"What is the matter with you, satyr? Where are you going?"
Not stout, but soft to flabbiness, she looked like an old cat which had grown beyond catching mice, and, languid from overfeeding, could do no more than purr, dwelling sweetly on the memories of past triumphs and pleasures.
"Here," said Sitanov, frowning thoughtfully, "was a large business, a fine workshop, and clever men labored at this trade; but now that is all done with, all gone to ruin, all directed by the paws of Kuzikin! It is a case of working and working, and all for strangers! When one thinks of this, a sort of spring seems to break in one's head. One wants to do nothing,—a fig for any kind of work!—just to lie on the roof, lie there for the whole summer and look up into the sky."

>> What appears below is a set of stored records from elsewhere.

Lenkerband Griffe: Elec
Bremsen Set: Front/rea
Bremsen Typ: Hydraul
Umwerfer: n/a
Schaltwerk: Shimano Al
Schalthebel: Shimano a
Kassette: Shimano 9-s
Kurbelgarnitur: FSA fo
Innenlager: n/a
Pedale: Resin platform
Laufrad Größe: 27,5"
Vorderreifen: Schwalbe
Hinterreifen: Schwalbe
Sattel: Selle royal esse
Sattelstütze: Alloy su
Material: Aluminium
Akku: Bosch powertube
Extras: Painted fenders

Pavl Odintzov also appropriated these thoughts of Sitanov, and smoking a cigarette which had been given him by his elders, philosophized about God, drunkenness, and women. He enlarged on the fact that all work disappears; certain people do it and others destroy it, neither valuing it nor understanding it.

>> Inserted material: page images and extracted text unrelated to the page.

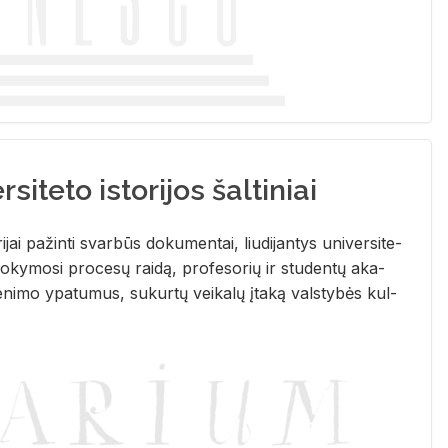
siteto istorijos šaltiniai
­ri­jai pa­žin­ti svar­būs do­ku­men­tai, liu­di­jan­tys uni­ver­si­te­
­ky­mo­si pro­ce­sų rai­dą, pro­fe­so­rių ir stu­den­tų aka­
e­ni­mo ypa­tu­mus, su­kur­tų vei­ka­lų įta­ką vals­ty­bės kul­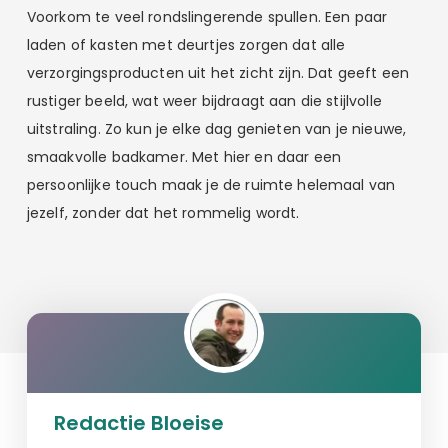
Voorkom te veel rondslingerende spullen. Een paar
laden of kasten met deurtjes zorgen dat alle
verzorgingsproducten uit het zicht zijn. Dat geeft een
rustiger beeld, wat weer bijdraagt aan die stijlvolle
uitstraling. Zo kun je elke dag genieten van je nieuwe,
smaakvolle badkamer. Met hier en daar een
persoonlijke touch maak je de ruimte helemaal van
jezelf, zonder dat het rommelig wordt.
Redactie Bloeise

At such times his sharp, pleasant face frowned, aged. He would sit on his bed on the floor, embracing his knees, and look long at the blue square of the window, at the roof of the shed which lay under a fall of snow, and at the stars in the winter sky.
The workmen snored, or talked in their sleep; one of them raved, choking with words; in the loft, Davidov coughed away what was left of his life. In the corner, body to body, wrapped in an iron-bound sleep of intoxication, lay those "slaves of God"—Kapendiukhin, Sorokhin, Pershin; from the walls icons without faces, hands, or feet looked forth. There was a close smell of bad eggs, and dirt, which had turned sour in the crevices of the floor.
"How I pity them all!" whispered Pavl. "Lord!"
This pity for myself and others disturbed me more and more. To us both, as I have said before, all the workmen seemed to be good people, but their lives were bad, unworthy of them, unbearably dull. At the time of the winter snowstorms, when everything on the earth—the houses, the trees—was shaken, howled, and wept, and in Lent, when the melancholy bells rang out, the dullness of it all flowed over the workshop like a wave, as oppressive as lead, weighing people down, killing all that was alive in them, driving them to the tavern, to women, who served the same purpose as vodka in helping them to forget.
On such evenings books were of no use, so Pavl and I tried to amuse the others in our own way: smearing our faces with soot and paint, dressing ourselves up and playing different comedies composed by ourselves, heroically fighting against the boredom till we made them laugh. Remembering the "Account of how the soldier saved Peter the Great," I turned this book into a conversational form, and climbing on to Davidov's pallet-bed, we acted thereon cheerfully, cutting off the head of an imaginary Swede. Our audience burst out laughing.
They were especially delighted with the legend of the Chinese devil, Sing-U-Tongia. Pashka represented the unhappy devil who had planned to do a good deed, and I acted all the other characters—the people of the field, subjects, the good soul, and even the stones on which the Chinese devil rested in great pain after each of his unsuccessful attempts to perform a good action.